Word and feature count
To prune your DT you first have to remove words and features with low counts. The Python script remove_below.py takes the following arguments:
- file to be processed
- column which should be checked
- threshold for filtering
In the following we check the second column (indices starting from 0) and prune all entries which have counts of 10 or lower:
python remove_below.py twitter2012__FeatureCount 1 10 > twitter2012__FeatureCount_pruned_10 python remove_below.py twitter2012__WordCount 1 10 > twitter2012__WordCount_pruned_10
From these pruned word and feature counts we can create a wordlist and a featurelist for further pruning:
cut -f1 twitter2012__WordCount_pruned_10 > twitter2012__wordlist cut -f1 twitter2012__FeatureCount_pruned_10 > twitter2012__featurelist
Distributional Thesaurus
In the next step we can prune DT entries with a low similarity (e.g. 3), the scores are in the third column (index 2):
python remove_below.py twitter2012__LMI_1000_l200 2 3 > twitter2012__LMI_1000_l200_pruned_3
This should filter out most of low quality entries. Additionally we can use the wordlist to remove superfluous DT entries, where the word counts are too low (and therefore missing). Therefore we use the remove_not_contained.py script.
It needs the word list as the first, and the (possibly pruned) DT as the second argument:
python remove_not_contained.py twitter2012__wordlist twitter2012__LMI_1000_l200_pruned_3 > twitter2012__LMI_1000_l200_pruned_3_w
Significance scores
We can also prune the significance scores between terms and features. In this operation we filter the file with significance scores (twitter2012__LMI_1000) by removing words that are not contained in our pruned word list.
The same operation is performed with the feature list.
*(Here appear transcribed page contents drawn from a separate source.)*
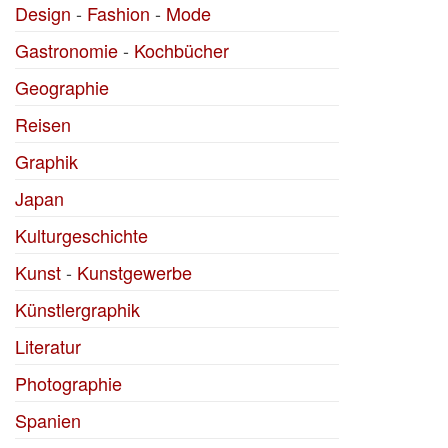
Design
-
Fashion
-
Mode
Gastronomie
-
Kochbücher
Geographie
Reisen
Graphik
Japan
Kulturgeschichte
Kunst
-
Kunstgewerbe
Künstlergraphik
Literatur
Photographie
Spanien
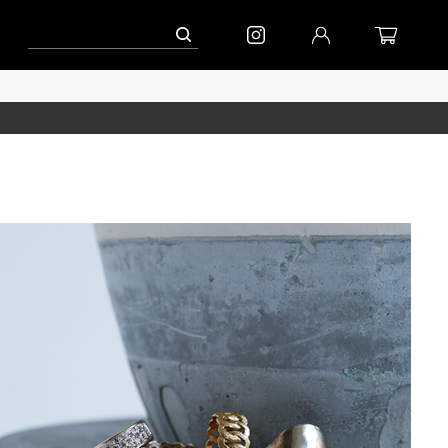
ペーン」
到着(8/7)｜eb.a.gos
予約│「エッグジャケット GREY」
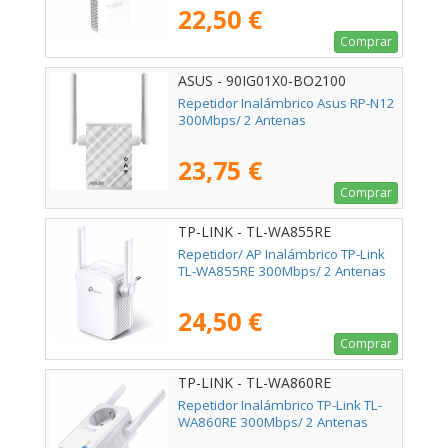
22,50 €
Comprar
ASUS - 90IG01X0-BO2100
Repetidor Inalámbrico Asus RP-N12
300Mbps/ 2 Antenas
23,75 €
Comprar
TP-LINK - TL-WA855RE
Repetidor/ AP Inalámbrico TP-Link
TL-WA855RE 300Mbps/ 2 Antenas
24,50 €
Comprar
TP-LINK - TL-WA860RE
Repetidor Inalámbrico TP-Link TL-
WA860RE 300Mbps/ 2 Antenas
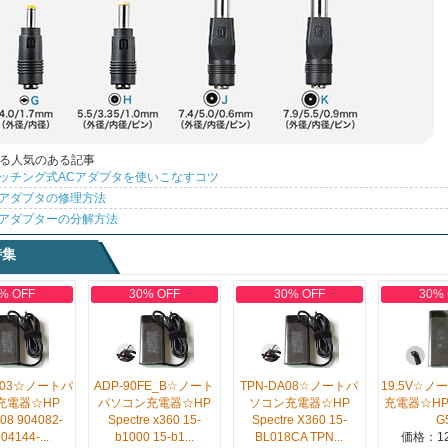
る人気のある記事
ッチング式ACアダプタを使いこなすコツ
アダプタの修理方法
アダプターの分解方法
特集
% OFF
30% OFF
30% OFF
30%
-003☆ノートパ
ADP-90FE_B☆ノート
TPN-DA08☆ノートパ
19.5V☆
充電器☆HP
パソコン充電器☆HP
ソコン充電器☆HP
充電器☆HP 
08 904082-
Spectre x360 15-
Spectre X360 15-
G
04144-...
b1000 15-b1...
BL018CA TPN...
価格：12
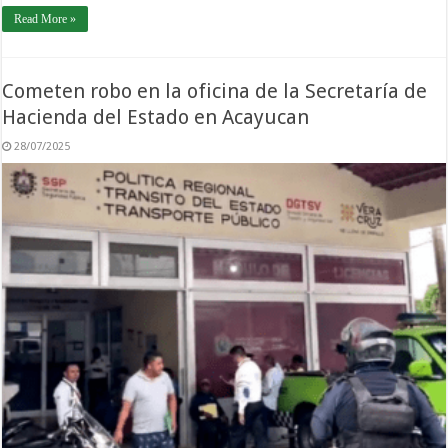
Read More »
Cometen robo en la oficina de la Secretaría de
Hacienda del Estado en Acayucan
28/07/2025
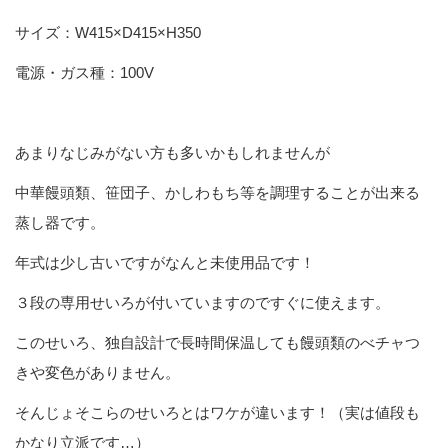
サイズ：
W415×D415×H350
電源・ガス種：100V
あまりなじみがない方も多いかもしれませんが
中華饅頭類、笹団子、かしわもち等を調理することが出来る
蒸し器です。
年式は少し古いですがなんと未使用品です！
３段の専用せいろが付いていますのですぐに使えます。
このせいろ、独自設計で長時間保温しても饅頭類のべチャつ
きや変色がありません。
そんじょそこらのせいろとはワケが違います！（実は値段も
かなり立派です…）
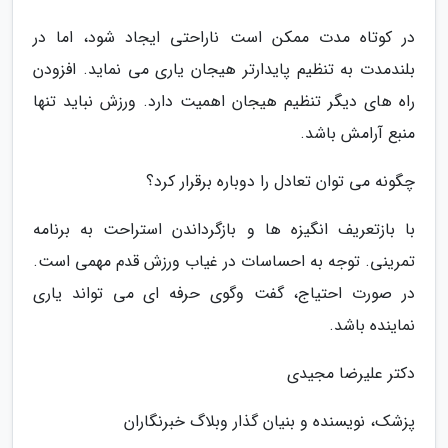
در کوتاه مدت ممکن است ناراحتی ایجاد شود، اما در
بلندمدت به تنظیم پایدارتر هیجان یاری می نماید. افزودن
راه های دیگر تنظیم هیجان اهمیت دارد. ورزش نباید تنها
منبع آرامش باشد.
چگونه می توان تعادل را دوباره برقرار کرد؟
با بازتعریف انگیزه ها و بازگرداندن استراحت به برنامه
تمرینی. توجه به احساسات در غیاب ورزش قدم مهمی است.
در صورت احتیاج، گفت وگوی حرفه ای می تواند یاری
نماینده باشد.
دکتر علیرضا مجیدی
پزشک، نویسنده و بنیان گذار وبلاگ خبرنگاران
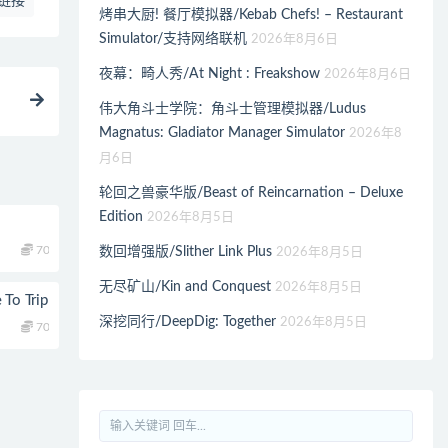
链接
烤串大厨! 餐厅模拟器/Kebab Chefs! – Restaurant
Simulator/支持网络联机
2026年8月6日
夜幕：畸人秀/At Night : Freakshow
2026年8月6日
伟大角斗士学院：角斗士管理模拟器/Ludus
Magnatus: Gladiator Manager Simulator
2026年8
月6日
轮回之兽豪华版/Beast of Reincarnation – Deluxe
Edition
2026年8月5日
70
数回增强版/Slither Link Plus
2026年8月5日
无尽矿山/Kin and Conquest
2026年8月5日
o Trip
深挖同行/DeepDig: Together
2026年8月5日
70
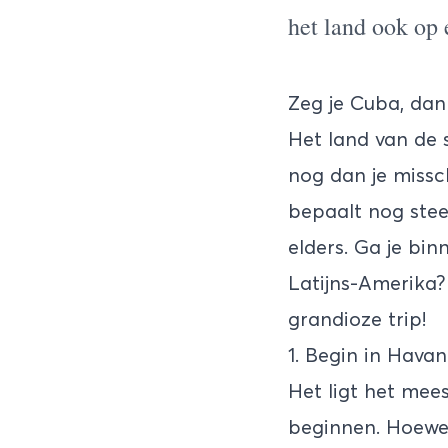
het land ook op 
Zeg je
Cuba
, dan
Het land van de 
nog dan je missc
bepaalt nog stee
elders. Ga je bi
Latijns-Amerika?
grandioze trip!
1. Begin in Hava
Het ligt het mee
beginnen. Hoewel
Now the significance scores only contain valid entries, for which we have the counts and DT entries.
python remove_not_contained_byColumn.py twitter2012_wordlist twitter2012__LMI_1000 0 > twitter2012__LMI_1000_pruned_w python remove_not_contained_byColumn.py twitter2012_featurelist twitter2012__LMI_1000_pruned_w 1 > twitter2012__LMI_1000_pruned_w_f
After the pruning is done, we can remove the word list and the feature list.
rm twitter2012__wordlist rm twitter2012__featurelist
We recommend the following settings for pruning of large DTs:
- WordCount: remove counts below 10
- FeatureCount: remove counts below 10
- LMI_1000_l200 (distributional thesaurus): remove scores below 3 or 5
additionally remove entries not in the pruned word list - LMI_100 (significance scores): remove entries not contained in the pruned word and feature list.